#### [TASK REQUIREMENTS]
Read the data, and whenever a line holds the word "besten", report that line.

──────────

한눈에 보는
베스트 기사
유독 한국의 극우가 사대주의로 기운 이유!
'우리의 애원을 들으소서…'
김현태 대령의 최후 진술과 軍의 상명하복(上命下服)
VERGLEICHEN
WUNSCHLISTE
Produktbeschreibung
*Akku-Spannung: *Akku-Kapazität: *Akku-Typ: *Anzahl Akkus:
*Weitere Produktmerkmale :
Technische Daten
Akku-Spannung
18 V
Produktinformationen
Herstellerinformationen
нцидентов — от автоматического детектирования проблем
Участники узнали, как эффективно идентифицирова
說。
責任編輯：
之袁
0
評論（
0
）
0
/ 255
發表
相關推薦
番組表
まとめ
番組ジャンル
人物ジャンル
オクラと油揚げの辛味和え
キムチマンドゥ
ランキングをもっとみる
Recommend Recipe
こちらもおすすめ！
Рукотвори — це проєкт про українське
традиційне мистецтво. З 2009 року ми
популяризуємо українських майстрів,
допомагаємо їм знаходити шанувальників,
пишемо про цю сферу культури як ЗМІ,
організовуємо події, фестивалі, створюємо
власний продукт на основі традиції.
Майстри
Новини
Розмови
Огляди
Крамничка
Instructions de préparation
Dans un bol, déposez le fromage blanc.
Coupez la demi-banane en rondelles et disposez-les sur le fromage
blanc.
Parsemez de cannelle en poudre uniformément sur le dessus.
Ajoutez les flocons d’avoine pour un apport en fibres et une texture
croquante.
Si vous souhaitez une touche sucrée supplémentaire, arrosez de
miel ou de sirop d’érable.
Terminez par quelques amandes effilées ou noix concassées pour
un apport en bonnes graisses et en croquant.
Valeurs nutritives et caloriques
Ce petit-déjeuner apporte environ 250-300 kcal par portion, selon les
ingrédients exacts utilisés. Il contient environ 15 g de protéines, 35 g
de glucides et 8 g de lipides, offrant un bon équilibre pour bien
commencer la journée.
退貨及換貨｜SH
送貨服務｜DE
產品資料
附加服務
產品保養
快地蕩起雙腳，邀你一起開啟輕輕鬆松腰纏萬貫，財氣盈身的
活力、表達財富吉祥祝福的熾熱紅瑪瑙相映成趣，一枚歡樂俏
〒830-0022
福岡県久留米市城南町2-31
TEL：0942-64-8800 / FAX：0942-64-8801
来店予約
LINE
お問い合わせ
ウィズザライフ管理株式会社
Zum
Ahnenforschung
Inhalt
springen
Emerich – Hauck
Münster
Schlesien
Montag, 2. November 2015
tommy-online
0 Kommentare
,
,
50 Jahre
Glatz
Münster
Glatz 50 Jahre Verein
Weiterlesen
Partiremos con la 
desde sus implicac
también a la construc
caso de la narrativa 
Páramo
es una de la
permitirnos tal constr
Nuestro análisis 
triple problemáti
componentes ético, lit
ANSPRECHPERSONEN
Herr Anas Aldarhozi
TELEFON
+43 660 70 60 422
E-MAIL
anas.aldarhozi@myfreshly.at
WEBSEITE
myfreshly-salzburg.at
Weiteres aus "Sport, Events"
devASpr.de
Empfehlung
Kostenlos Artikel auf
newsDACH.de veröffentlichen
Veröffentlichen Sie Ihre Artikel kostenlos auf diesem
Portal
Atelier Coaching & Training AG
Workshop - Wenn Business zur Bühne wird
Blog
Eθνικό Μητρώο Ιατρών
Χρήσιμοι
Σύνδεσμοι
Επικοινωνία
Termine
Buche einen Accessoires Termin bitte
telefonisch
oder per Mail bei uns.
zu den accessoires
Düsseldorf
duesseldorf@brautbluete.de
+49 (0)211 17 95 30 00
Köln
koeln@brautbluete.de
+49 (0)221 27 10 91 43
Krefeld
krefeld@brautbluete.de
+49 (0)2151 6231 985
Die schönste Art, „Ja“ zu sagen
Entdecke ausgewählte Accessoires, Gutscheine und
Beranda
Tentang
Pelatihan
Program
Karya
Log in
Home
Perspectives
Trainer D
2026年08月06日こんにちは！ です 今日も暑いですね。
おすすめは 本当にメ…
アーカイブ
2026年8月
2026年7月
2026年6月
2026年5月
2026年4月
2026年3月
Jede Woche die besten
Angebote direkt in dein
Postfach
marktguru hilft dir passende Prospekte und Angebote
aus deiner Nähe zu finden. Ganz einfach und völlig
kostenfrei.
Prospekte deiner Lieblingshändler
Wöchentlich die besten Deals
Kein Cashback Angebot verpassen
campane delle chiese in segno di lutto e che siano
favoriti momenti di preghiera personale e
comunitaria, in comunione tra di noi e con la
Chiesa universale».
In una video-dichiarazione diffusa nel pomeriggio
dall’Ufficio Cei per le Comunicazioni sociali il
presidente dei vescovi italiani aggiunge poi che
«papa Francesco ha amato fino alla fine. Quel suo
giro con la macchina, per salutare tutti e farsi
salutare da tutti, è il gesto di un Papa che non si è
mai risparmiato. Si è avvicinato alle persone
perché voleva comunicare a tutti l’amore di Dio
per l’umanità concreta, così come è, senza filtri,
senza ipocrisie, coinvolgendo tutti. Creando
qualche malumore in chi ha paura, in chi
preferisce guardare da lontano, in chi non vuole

──────────

#### [YOUR RESPONSE]
Jede Woche die besten
Wöchentlich die besten Deals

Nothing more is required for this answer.